= Ecological Movement of Thessaloniki =

The Ecological Movement of Thessaloniki (Οικολογική Κίνηση Θεσσαλονίκης, Oikologiki Kinisi Thessalonikis) is a Greek ecological activist group, founded in 1982.

==History==
The movement was founded in 1982 by a group of environmental activists, including Michalis Tremopoulos (now an elected councillor in the Thessaloniki Prefecture and a member of the Executive Secretariat of Ecologist Greens) and Yiannis Tziolas, who are still active. The group was formed with an emphasis on action and social mobilization, and its political agenda was formed from the main pillars of green ideology: ecology, pacifism/non-violence, grassroots democracy, human rights, and social solidarity. The early ideology of the group was influenced by Murray Bookchin's social ecology, and the ideas of André Gorz, Ivan Illich and Cornelius Castoriadis.

The movement's first major campaign was opposition to the Thessaloniki Ring Road, which was planned to lead through the urban forest that surrounds the city, requiring the felling of thousands of trees. The group held demonstrations on the site of the works in the forest and in the main streets of the city, including one march attended by 2,000 people, but the construction of the new road eventually went ahead.

The group had an open form of organisation, with a weekly free meeting as a core element of their organisation. Decisions were made by all those present. In 1984, a small group of university students in Thessaloniki, most of whom were members of Oikologiki Kinissi, began their first attempts to treat injured and sick wild animals. They rescued animals from the city zoo, where they had been left by members of the public. Soon the group joined the Hellenic Ornithological Society, and wildlife rehabilitation became a regular activity of the society for several years, receiving much publicity. In 1990, the most active members of the group founded the non-profit Hellenic Wildlife Hospital.
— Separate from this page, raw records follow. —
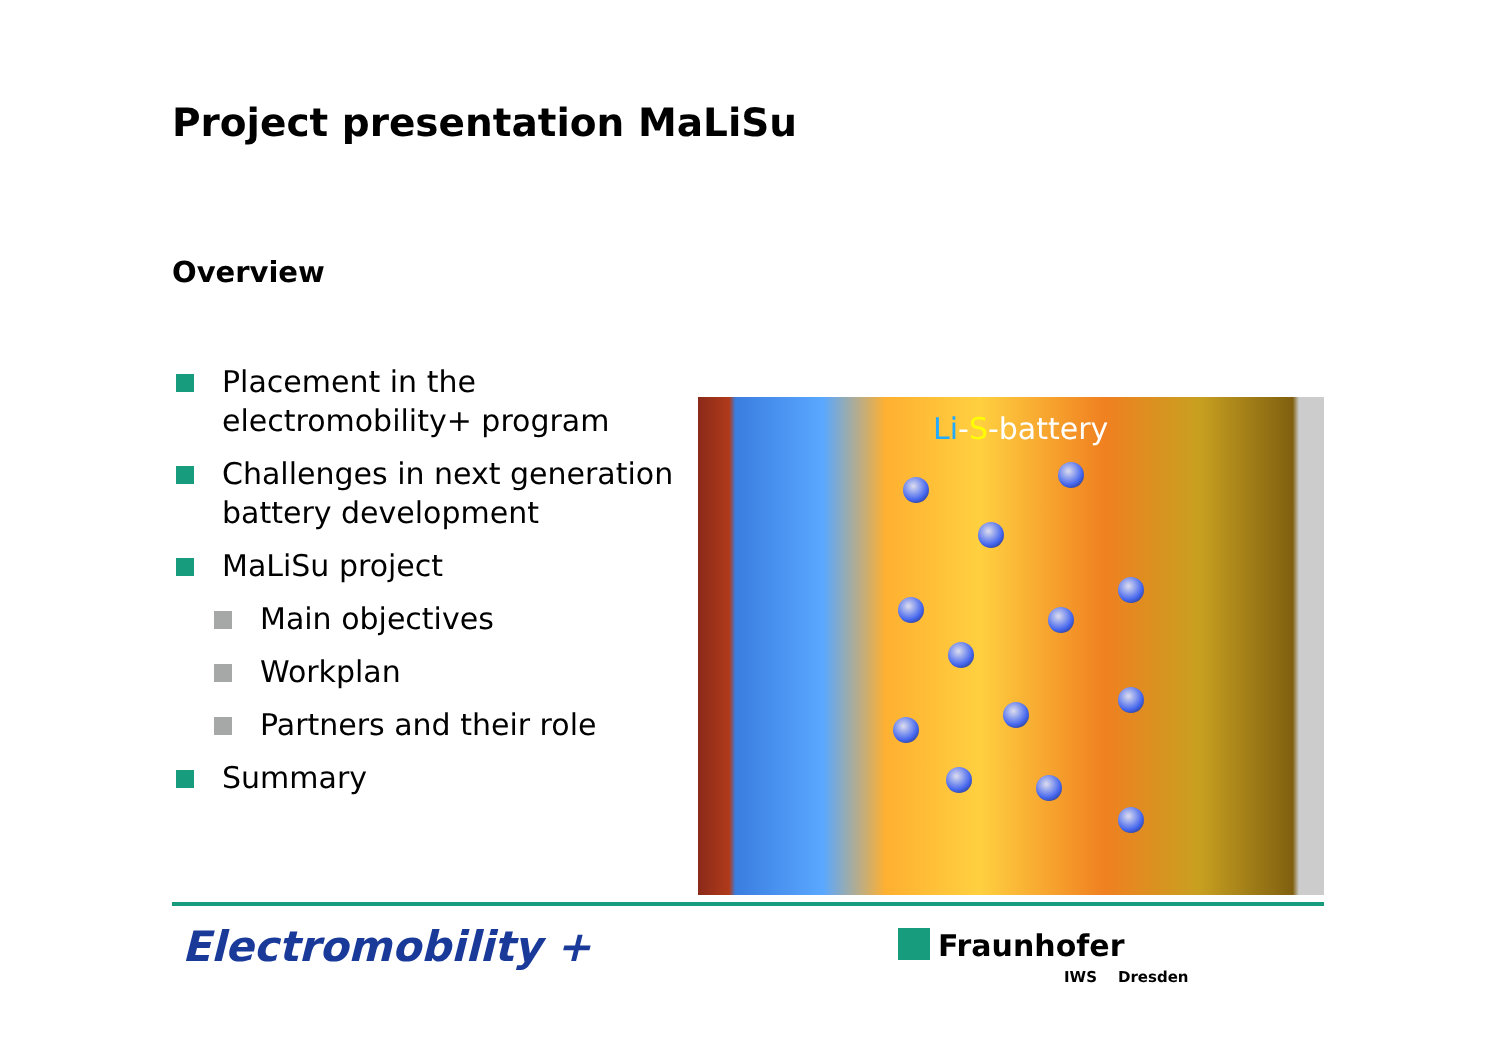Project presentation MaLiSu
Overview
Placement in the electromobility+ program
Challenges in next generation battery development
MaLiSu project
Main objectives
Workplan
Partners and their role
Summary
Li-S-battery
Electromobility + Fraunhofer
IWS Dresden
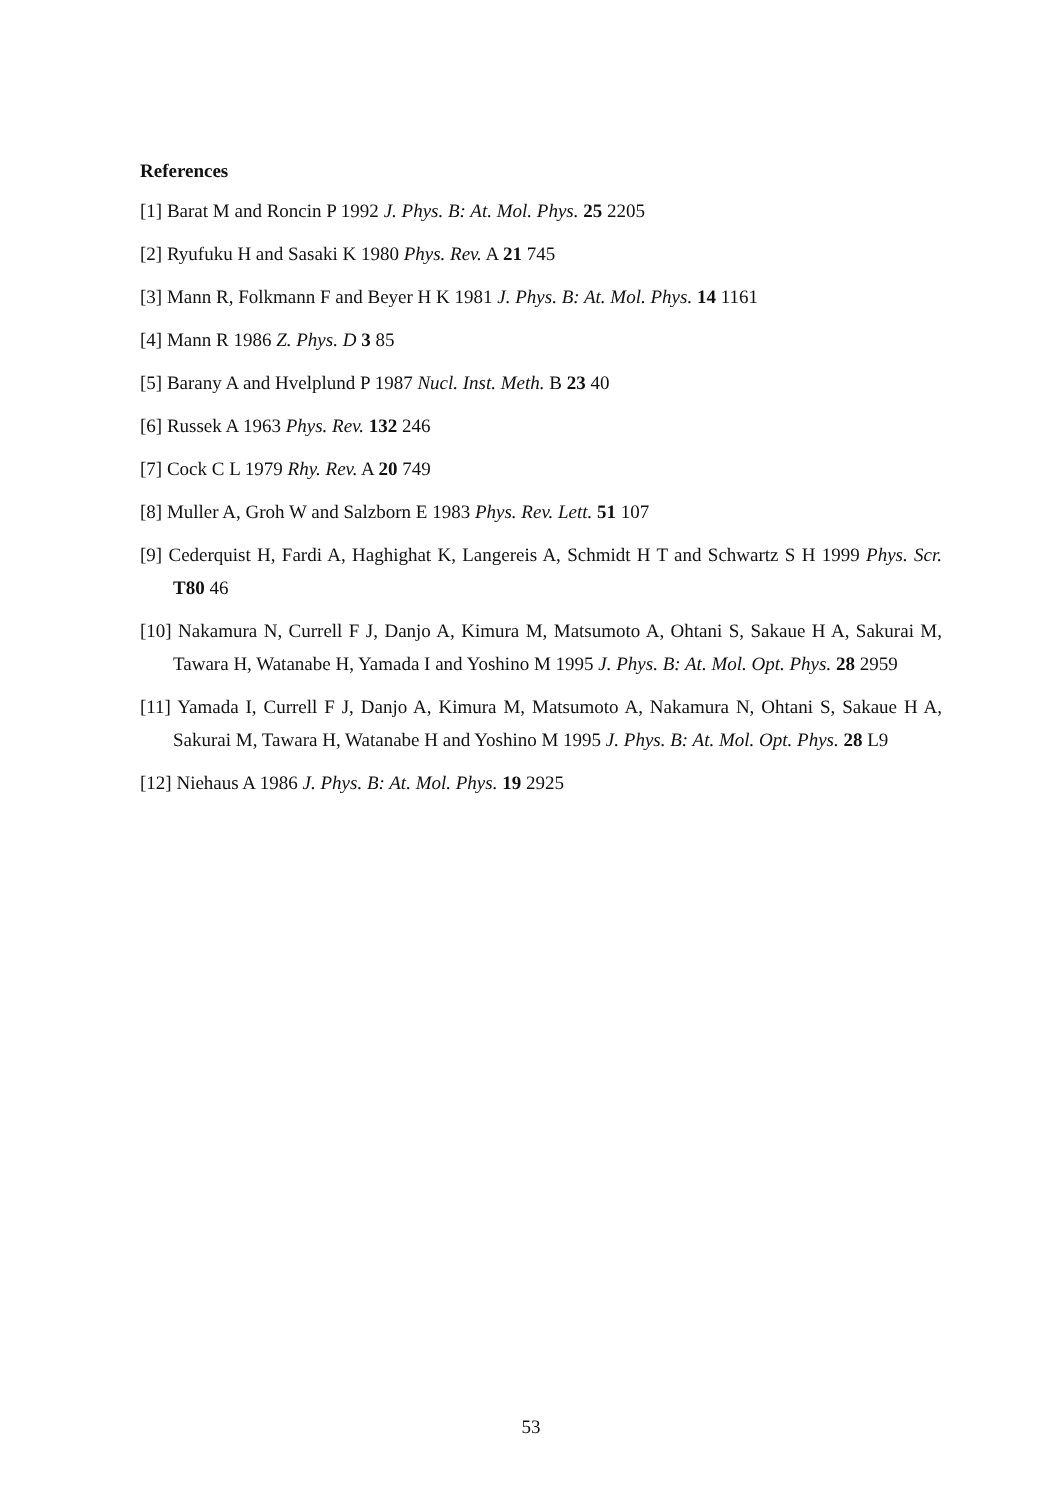References
[1] Barat M and Roncin P 1992 J. Phys. B: At. Mol. Phys. 25 2205
[2] Ryufuku H and Sasaki K 1980 Phys. Rev. A 21 745
[3] Mann R, Folkmann F and Beyer H K 1981 J. Phys. B: At. Mol. Phys. 14 1161
[4] Mann R 1986 Z. Phys. D 3 85
[5] Barany A and Hvelplund P 1987 Nucl. Inst. Meth. B 23 40
[6] Russek A 1963 Phys. Rev. 132 246
[7] Cock C L 1979 Rhy. Rev. A 20 749
[8] Muller A, Groh W and Salzborn E 1983 Phys. Rev. Lett. 51 107
[9] Cederquist H, Fardi A, Haghighat K, Langereis A, Schmidt H T and Schwartz S H 1999 Phys. Scr. T80 46
[10] Nakamura N, Currell F J, Danjo A, Kimura M, Matsumoto A, Ohtani S, Sakaue H A, Sakurai M, Tawara H, Watanabe H, Yamada I and Yoshino M 1995 J. Phys. B: At. Mol. Opt. Phys. 28 2959
[11] Yamada I, Currell F J, Danjo A, Kimura M, Matsumoto A, Nakamura N, Ohtani S, Sakaue H A, Sakurai M, Tawara H, Watanabe H and Yoshino M 1995 J. Phys. B: At. Mol. Opt. Phys. 28 L9
[12] Niehaus A 1986 J. Phys. B: At. Mol. Phys. 19 2925
53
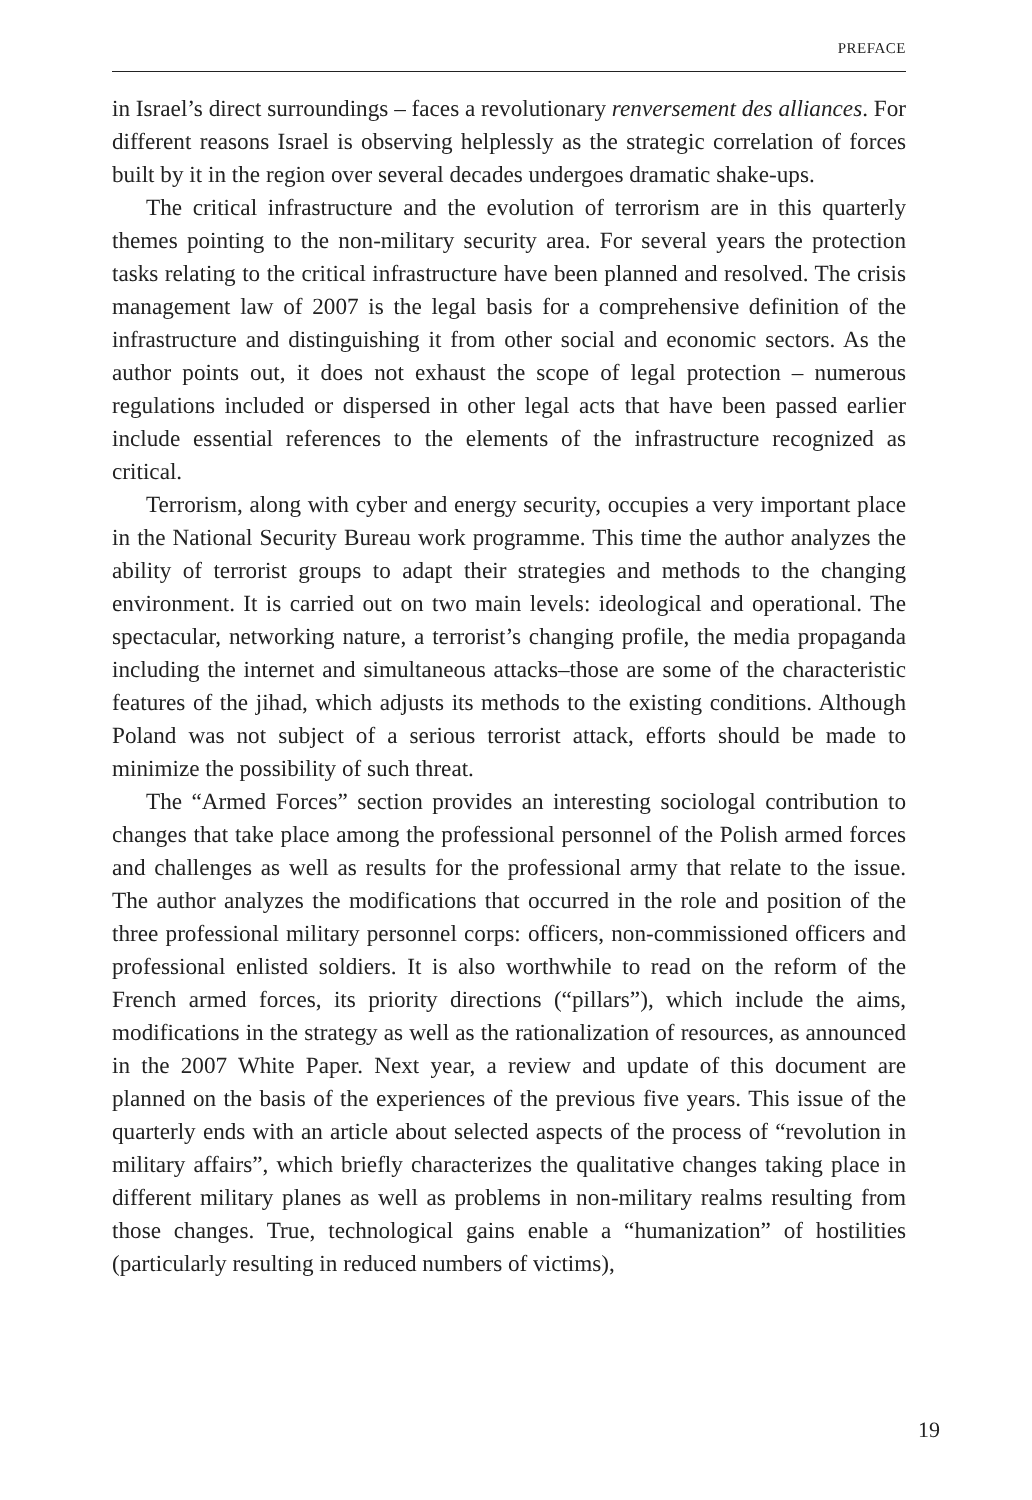PREFACE
in Israel’s direct surroundings – faces a revolutionary renversement des alliances. For different reasons Israel is observing helplessly as the strategic correlation of forces built by it in the region over several decades undergoes dramatic shake-ups.
The critical infrastructure and the evolution of terrorism are in this quarterly themes pointing to the non-military security area. For several years the protection tasks relating to the critical infrastructure have been planned and resolved. The crisis management law of 2007 is the legal basis for a comprehensive definition of the infrastructure and distinguishing it from other social and economic sectors. As the author points out, it does not exhaust the scope of legal protection – numerous regulations included or dispersed in other legal acts that have been passed earlier include essential references to the elements of the infrastructure recognized as critical.
Terrorism, along with cyber and energy security, occupies a very important place in the National Security Bureau work programme. This time the author analyzes the ability of terrorist groups to adapt their strategies and methods to the changing environment. It is carried out on two main levels: ideological and operational. The spectacular, networking nature, a terrorist’s changing profile, the media propaganda including the internet and simultaneous attacks–those are some of the characteristic features of the jihad, which adjusts its methods to the existing conditions. Although Poland was not subject of a serious terrorist attack, efforts should be made to minimize the possibility of such threat.
The “Armed Forces” section provides an interesting sociologal contribution to changes that take place among the professional personnel of the Polish armed forces and challenges as well as results for the professional army that relate to the issue. The author analyzes the modifications that occurred in the role and position of the three professional military personnel corps: officers, non-commissioned officers and professional enlisted soldiers. It is also worthwhile to read on the reform of the French armed forces, its priority directions (“pillars”), which include the aims, modifications in the strategy as well as the rationalization of resources, as announced in the 2007 White Paper. Next year, a review and update of this document are planned on the basis of the experiences of the previous five years. This issue of the quarterly ends with an article about selected aspects of the process of “revolution in military affairs”, which briefly characterizes the qualitative changes taking place in different military planes as well as problems in non-military realms resulting from those changes. True, technological gains enable a “humanization” of hostilities (particularly resulting in reduced numbers of victims),
19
Other issues the group focuses on include urban ecology, traffic, the protection of the urban forest, and the city sewage treatment. In June 1998 it participated in the Global Street Party, organised by the British group Reclaim the Streets. Another focal point of action is the nearby biotopes, like the forest of Mount Chortiatis or the two Ramsar wetlands (the deltas of the Axios, Loudias and Haliacmon rivers, and Lakes Koroneia and Volvi).

===1990s===

At the end of the 1980s, the group was involved in the formation of a Greek Federation of Ecological and Environmental Organisations. In 1990 the federation transformed into a political party, the Alternative Ecologists), which was beset with problems and proved to be short-lived. The collapse of the party caused a decline in membership for the larger groups, while the smaller and newer groups ceased to exist. The Thessaloniki group managed to survive but with much reduced membership. In 1995, members of the group founded Antigone, an information and documentation centre on racism, ecology, peace and non-violence. In the mid 1990s a green-left list was organised to participate in local elections. The list had a strongly anti-nationalistic stance during a period in which nationalistic sentiments were stirred by the name and flag of Greece's new neighbour, the Republic of Macedonia, as well as the war in Bosnia-Herzegovina. In local elections in 1998, the list received the support of Synaspismos, the Greek Party of the European Left, and had one member, Tremopoulos, elected to the Prefecture Council.

Motivated by its anti-war and non-violent positions, the group declared its opposition to the war in former Yugoslavia, the ethnic cleansing of the Serbian Government, and NATO interference, and tried to draw the Greek public away from support for Slobodan Milosevic. It also tried to strengthen ties between Balkan green, pacifist and democratic groups, and organised a conference with speakers from the Serbian Independent Syndicates and the Kosovar independent press.

During the 1990s, a sub-group focusing on issues related to conscientious objectors, peace, anti-militarism and non-violence, initiated the magazine Arnoumai I Refuse.

===Since 2000===

In 2000, the group's main campaigns focused on opposition to genetically modified foods and the changes to the Greek Constitution proposed by a parliamentary committee. In particular, the proposed amendment to Article 24, concerning forest and nature protection, was considered to be vague and weaker than the previous wording. Protests against these issues involved local ecological groups, national environmental NGOs, and other organisations, and in 2004, Greek opponents of GMOs formed gmostop.org.

The Ecological Movement of Thessaloniki also initiated the Ecological Forum in 2000, an attempt to bring together the green political groups of Greece, active individuals, and Prasini Politiki, then a member of the European Greens. This resulted in another effort of party building, which became the Ecologist Greens, founded in 2002. The party became a member of the European Federation of Green Parties.

In the local elections of 2002, and again in 2006, Tremopoulos was re-elected to the Council of Thessaloniki Prefecture. In the European elections of 2004, he headed the list of candidates of Ecologist Greens for the European Parliament. In the European elections of 2009, he headed the party's list of candidates again; the party received 3.45% and Tremopoulos was elected, as the first Green MEP from Greece.